§ **RECORDS SUPPLIED**:
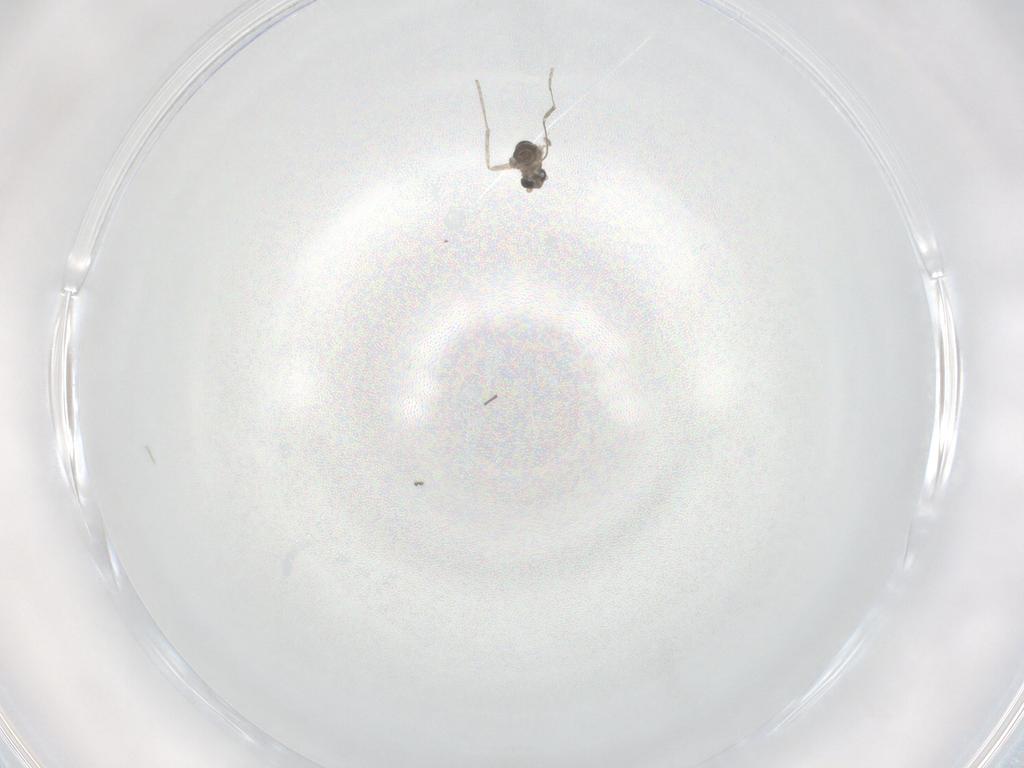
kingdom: Animalia
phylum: Arthropoda
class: Insecta
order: Diptera
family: Chironomidae
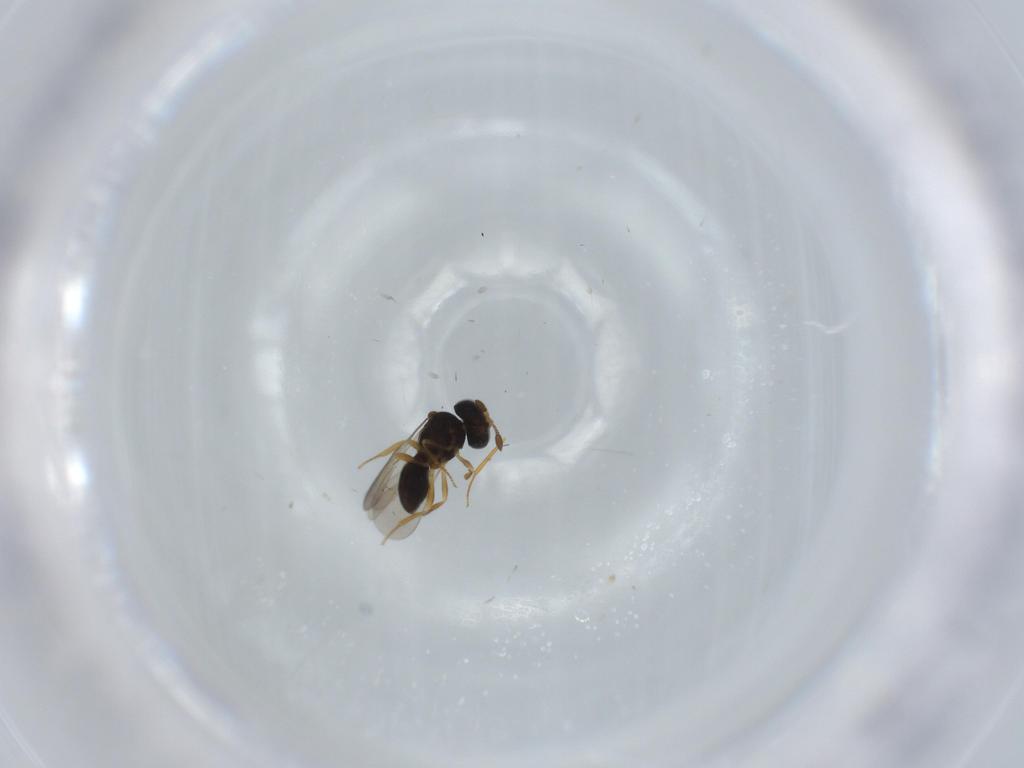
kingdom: Animalia
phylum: Arthropoda
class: Insecta
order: Hymenoptera
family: Scelionidae
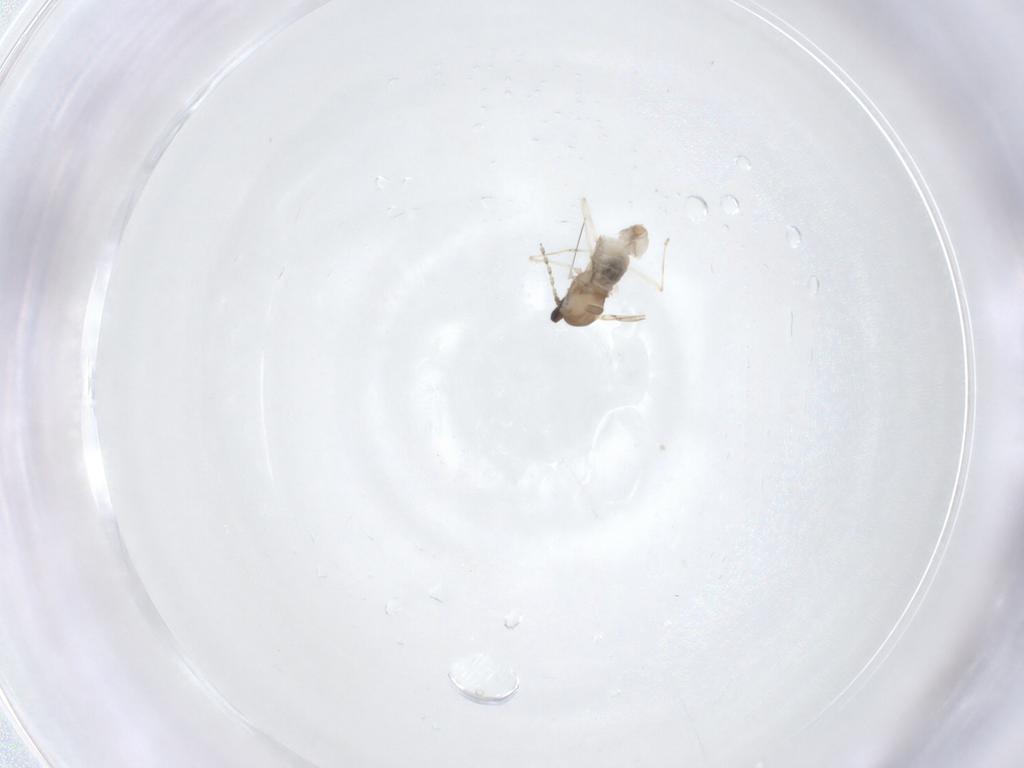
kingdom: Animalia
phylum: Arthropoda
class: Insecta
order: Diptera
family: Cecidomyiidae
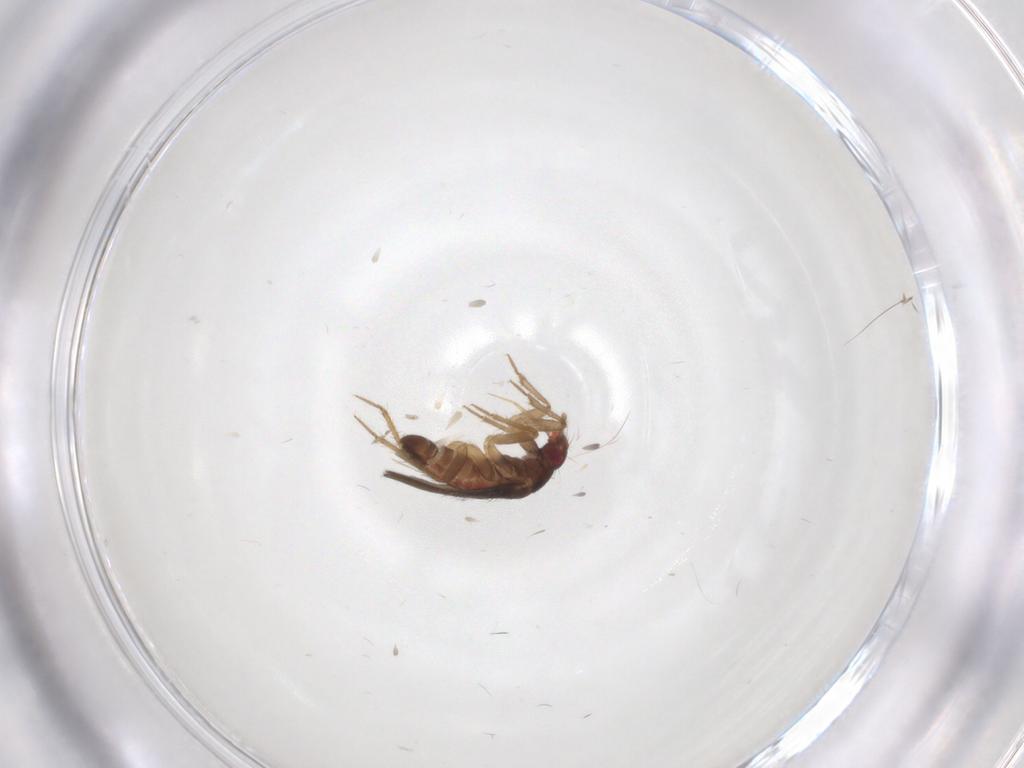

§ **DIRECTIONS**: Rewrite all the entries above, changing "phylum" to "division" and keeping everything else the same. Leave the pictures out.

§ **EXERCISE OUTPUT**:
kingdom: Animalia
division: Arthropoda
class: Insecta
order: Diptera
family: Chironomidae
kingdom: Animalia
division: Arthropoda
class: Insecta
order: Hymenoptera
family: Scelionidae
kingdom: Animalia
division: Arthropoda
class: Insecta
order: Diptera
family: Cecidomyiidae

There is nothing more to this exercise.